To answer your last point first, Eraser is open source, that is it always was and always will be free. The 'stable' version 6.0.7 is the current release. The nightly builds are development versions of a further 6.0 service release (which may or may not see the light of day), and builds (not yet feature complete, hence the 6.1 designation) of the next planned full release (6.2). Stability of nightly builds is not guaranteed, but the most recent (at the time of writing) are running as well as 6.0.7 on my machines. But, when a tiny, minimally resourced team develops a program for open source release, it is inevitable that users will identify issues that the development team are unaware of.
As with a lot of programs these days, Help|About is closed just by clicking on it.

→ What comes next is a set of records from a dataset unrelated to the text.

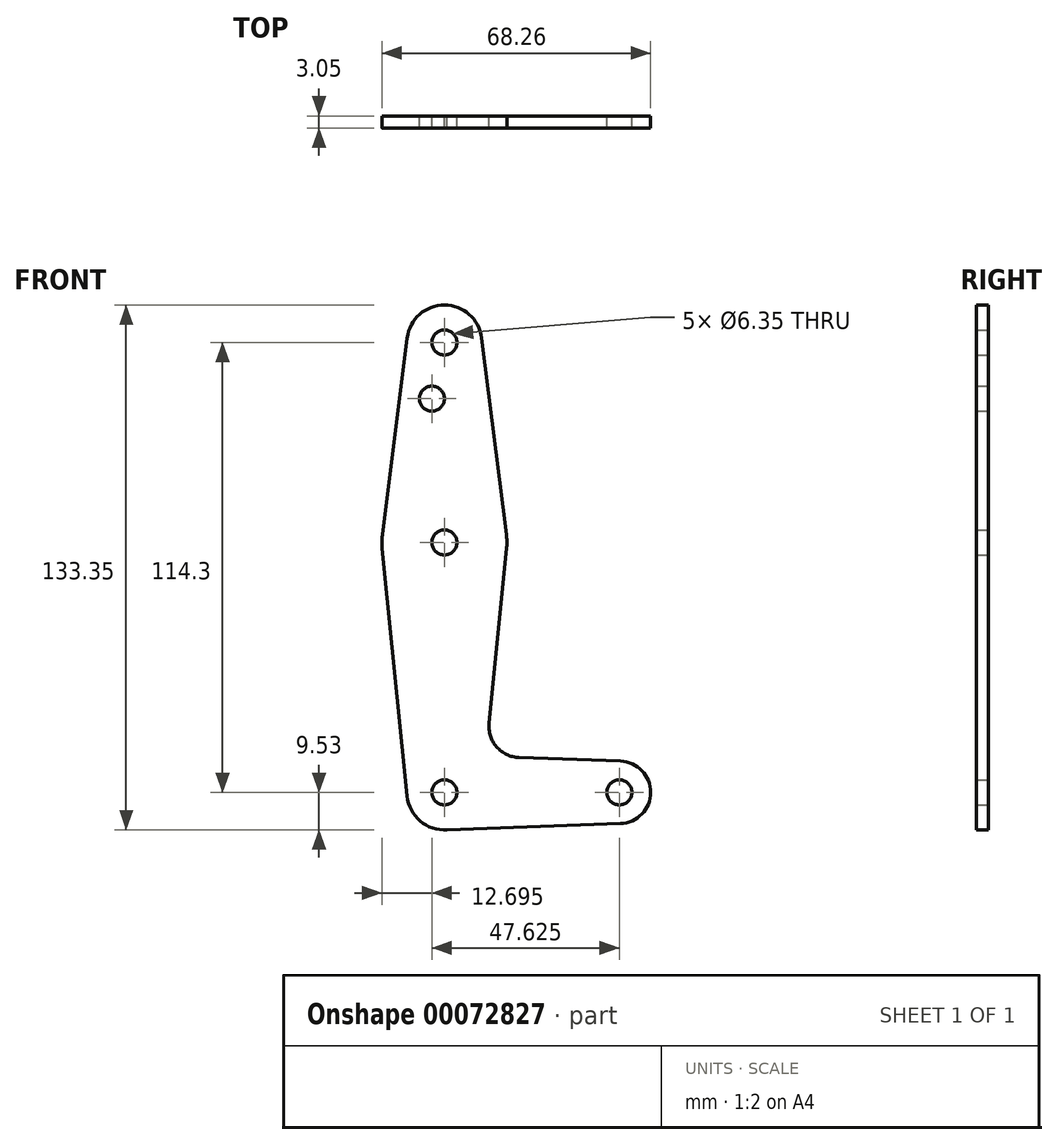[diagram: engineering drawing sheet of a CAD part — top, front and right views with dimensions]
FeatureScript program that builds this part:
annotation { "Feature Type Name" : "Feature", "Feature Type Description" : "" }
export const myFeature = defineFeature(function(context is Context, id is Id, definition is map)
    precondition{}
    {
        {
            var Q0;
            Q0=qCreatedBy(makeId("Front.planeOp"),FACE);
            var sketch = newSketch(context, id + "F0", { "sketchPlane" : qUnion([Q0])});
            skCircle(sketch, "E0", {"center": v(0, 0) * mm, "radius": 15.88 * mm});
            skCircle(sketch, "E1", {"center": v(0, 50.8) * mm, "radius": 9.53 * mm});
            skCircle(sketch, "E2", {"center": v(0, -63.5) * mm, "radius": 9.53 * mm});
            skLineSegment(sketch, "E3", {"start": v(0, 50.8) * mm, "end": v(0, 0) * mm, "construction": true});
            skLineSegment(sketch, "E4", {"start": v(0, 0) * mm, "end": v(0, -63.5) * mm, "construction": true});
            skCircle(sketch, "E5", {"center": v(44.45, -63.5) * mm, "radius": 7.94 * mm});
            skLineSegment(sketch, "E6", {"start": v(0, -63.5) * mm, "end": v(44.45, -63.5) * mm, "construction": true});
            skLineSegment(sketch, "E7", {"start": v(-9.45, 52) * mm, "end": v(-15.75, 1.98) * mm});
            skLineSegment(sketch, "E8", {"start": v(9.45, 52) * mm, "end": v(15.75, 1.98) * mm});
            skLineSegment(sketch, "E9", {"start": v(-15.8, -1.59) * mm, "end": v(-9.48, -64.45) * mm});
            skLineSegment(sketch, "E10", {"start": v(11.34, -45.91) * mm, "end": v(15.8, -1.59) * mm});
            skLineSegment(sketch, "E11", {"start": v(18.97, -54.65) * mm, "end": v(44.73, -55.57) * mm});
            skLineSegment(sketch, "E12", {"start": v(0, -73.03) * mm, "end": v(44.73, -71.43) * mm});
            skCircle(sketch, "E13", {"center": v(-3.17, 36.53) * mm, "radius": 3.18 * mm});
            skCircle(sketch, "E14", {"center": v(0, 50.8) * mm, "radius": 3.18 * mm});
            skCircle(sketch, "E15", {"center": v(0, 0) * mm, "radius": 3.18 * mm});
            skCircle(sketch, "E16", {"center": v(0, -63.5) * mm, "radius": 3.18 * mm});
            skCircle(sketch, "E17", {"center": v(44.45, -63.5) * mm, "radius": 3.18 * mm});
            skPoint(sketch, "E18.newPointB", {"position": v(0, -53.97) * mm});
            skArc(sketch, "E18.filletArc", {"start": v(11.34, -45.91) * mm, "mid": v(13.26, -51.93) * mm, "end": v(18.97, -54.65) * mm});
            skSolve(sketch);
        }
        {
            var Q0;
            Q0 = qSketchRegion(id + "F0", true);
            extrude(context, id + "F1", {"entities" : qUnion([Q0]), "depth" : 3.05 * mm});
        }
    });
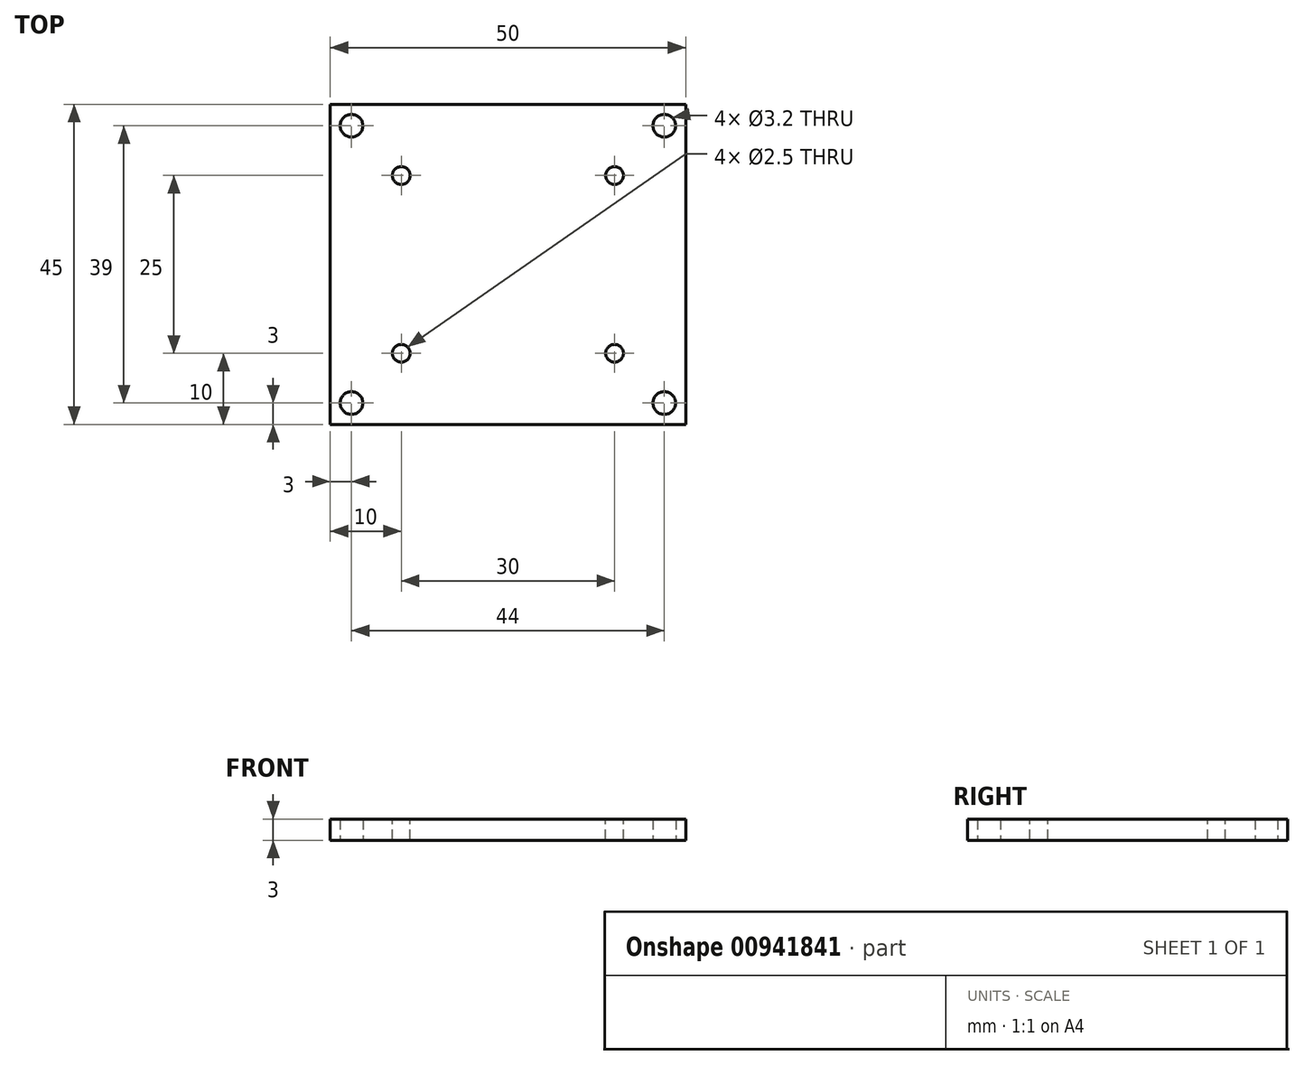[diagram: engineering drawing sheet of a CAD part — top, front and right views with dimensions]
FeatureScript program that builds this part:
annotation { "Feature Type Name" : "Feature", "Feature Type Description" : "" }
export const myFeature = defineFeature(function(context is Context, id is Id, definition is map)
    precondition{}
    {
        {
            var Q0;
            Q0=qCreatedBy(makeId("Top.planeOp"),FACE);
            var sketch = newSketch(context, id + "F0", { "sketchPlane" : qUnion([Q0])});
            skLineSegment(sketch, "E0.bottom", {"start": v(25, -22.5) * mm, "end": v(-25, -22.5) * mm});
            skLineSegment(sketch, "E0.top", {"start": v(25, 22.5) * mm, "end": v(-25, 22.5) * mm});
            skLineSegment(sketch, "E0.left", {"start": v(25, -22.5) * mm, "end": v(25, 22.5) * mm});
            skLineSegment(sketch, "E0.right", {"start": v(-25, -22.5) * mm, "end": v(-25, 22.5) * mm});
            skPoint(sketch, "E0.middle", {"position": v(0, 0) * mm});
            skLineSegment(sketch, "E1.bottom", {"start": v(17.5, -15) * mm, "end": v(-17.5, -15) * mm, "construction": true});
            skLineSegment(sketch, "E1.top", {"start": v(17.5, 15) * mm, "end": v(-17.5, 15) * mm, "construction": true});
            skLineSegment(sketch, "E1.left", {"start": v(17.5, -15) * mm, "end": v(17.5, 15) * mm, "construction": true});
            skLineSegment(sketch, "E1.right", {"start": v(-17.5, -15) * mm, "end": v(-17.5, 15) * mm, "construction": true});
            skCircle(sketch, "E2", {"center": v(-22, 19.5) * mm, "radius": 1.6 * mm});
            skCircle(sketch, "E3.0.1.0", {"center": v(-22, -19.5) * mm, "radius": 1.6 * mm});
            skCircle(sketch, "E3.1.0.0", {"center": v(22, 19.5) * mm, "radius": 1.6 * mm});
            skCircle(sketch, "E3.1.1.0", {"center": v(22, -19.5) * mm, "radius": 1.6 * mm});
            skLineSegment(sketch, "E3.direction2", {"start": v(-22, 19.5) * mm, "end": v(-22, -19.5) * mm, "construction": true});
            skLineSegment(sketch, "E4", {"start": v(-22, 19.5) * mm, "end": v(22, 19.5) * mm, "construction": true});
            skSolve(sketch);
        }
        {
            var Q0;
            Q0 = qSketchRegion(id + "F0", true);
            extrude(context, id + "F1", {"entities" : qUnion([Q0]), "depth" : 3 * mm, "offsetDistance" : 25 * mm});
        }
        {
            var Q0;
            Q0=makeQuery(id+"F1.opExtrude","CAP_FACE",FACE,{"disambiguationData":[OSD([sQuery(id+"F0.wireOp",EDGE,"E0.bottom"),sQuery(id+"F0.wireOp",EDGE,"E0.top"),sQuery(id+"F0.wireOp",EDGE,"E0.left"),sQuery(id+"F0.wireOp",EDGE,"E0.right"),sQuery(id+"F0.wireOp",EDGE,"E2"),sQuery(id+"F0.wireOp",EDGE,"E3.0.1.0"),sQuery(id+"F0.wireOp",EDGE,"E3.1.0.0"),sQuery(id+"F0.wireOp",EDGE,"E3.1.1.0")])],"isStart":false});
            var sketch = newSketch(context, id + "F2", { "sketchPlane" : qUnion([Q0])});
            skLineSegment(sketch, "E5.bottom", {"start": v(15, -12.5) * mm, "end": v(-15, -12.5) * mm, "construction": true});
            skLineSegment(sketch, "E5.top", {"start": v(15, 12.5) * mm, "end": v(-15, 12.5) * mm, "construction": true});
            skLineSegment(sketch, "E5.left", {"start": v(15, -12.5) * mm, "end": v(15, 12.5) * mm, "construction": true});
            skLineSegment(sketch, "E5.right", {"start": v(-15, -12.5) * mm, "end": v(-15, 12.5) * mm, "construction": true});
            skPoint(sketch, "E5.middle", {"position": v(0, 0) * mm});
            skSolve(sketch);
        }
        {
            var Q0;
            Q0=sQuery(id+"F2.wireOp",VERTEX,"E5.top.end");
            var Q1;
            Q1=sQuery(id+"F2.wireOp",VERTEX,"E5.top.start");
            var Q2;
            Q2=sQuery(id+"F2.wireOp",VERTEX,"E5.bottom.start");
            var Q3;
            Q3=sQuery(id+"F2.wireOp",VERTEX,"E5.bottom.end");
            var Q4;
            Q4=makeQuery(id+"F1.opExtrude","SWEPT_BODY",BODY,{"disambiguationData":[OSD([sQuery(id+"F0.wireOp",EDGE,"E0.bottom"),sQuery(id+"F0.wireOp",EDGE,"E0.top"),sQuery(id+"F0.wireOp",EDGE,"E0.left"),sQuery(id+"F0.wireOp",EDGE,"E0.right"),sQuery(id+"F0.wireOp",EDGE,"E2"),sQuery(id+"F0.wireOp",EDGE,"E3.0.1.0"),sQuery(id+"F0.wireOp",EDGE,"E3.1.0.0"),sQuery(id+"F0.wireOp",EDGE,"E3.1.1.0")])]});
            hole(context, id + "F3", {"style" : HoleStyle.SIMPLE, "endStyle" : HoleEndStyle.THROUGH, "standardTappedOrClearance" : lookupTablePath({ "standard" : "ISO", "engagement" : "75%", "pitch" : "0.5 mm", "size" : "M3", "type" : "Tapped" }), "standardBlindInLast" : lookupTablePath({ "standard" : "ISO", "fit" : "Normal", "engagement" : "75%", "pitch" : "0.5 mm", "size" : "M3", "type" : "Clearance & tapped" }), "holeDiameter" : 2.5 * mm, "majorDiameter" : 3 * mm, "showTappedDepth" : true, "isTappedThrough" : true, "tappedDepth" : 12 * mm, "tapClearance" : 3, "locations" : qUnion([Q0, Q1, Q2, Q3]), "scope" : qUnion([Q4])});
        }
    });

The speed of a free space erase is a primarily a function of 4 things:
- drive technology, which is a significant limiting factor;
- the amount of free space to be erased;
- the erasing method (particularly the number of passes) chosen;
- what else is running concurrently on the computer (erasing needs as much hard drive bandwidth as it can get).
It is not, typically, a function of the speed of the Eraser program itself. Based on the performance of my quad core Vista machine, I would expect your erase to complete in 4-6 hours, if you are using the default single pass erase method (which, in my opinion, is perfectly satisfactory for erasing free space), and are not trying to do anything else concurrently (switching off your antivirus usually helps as well). If you are already doing these things, I'd check that your USB connection has not reverted to USB 1.1, which for some reason can happen on occasions.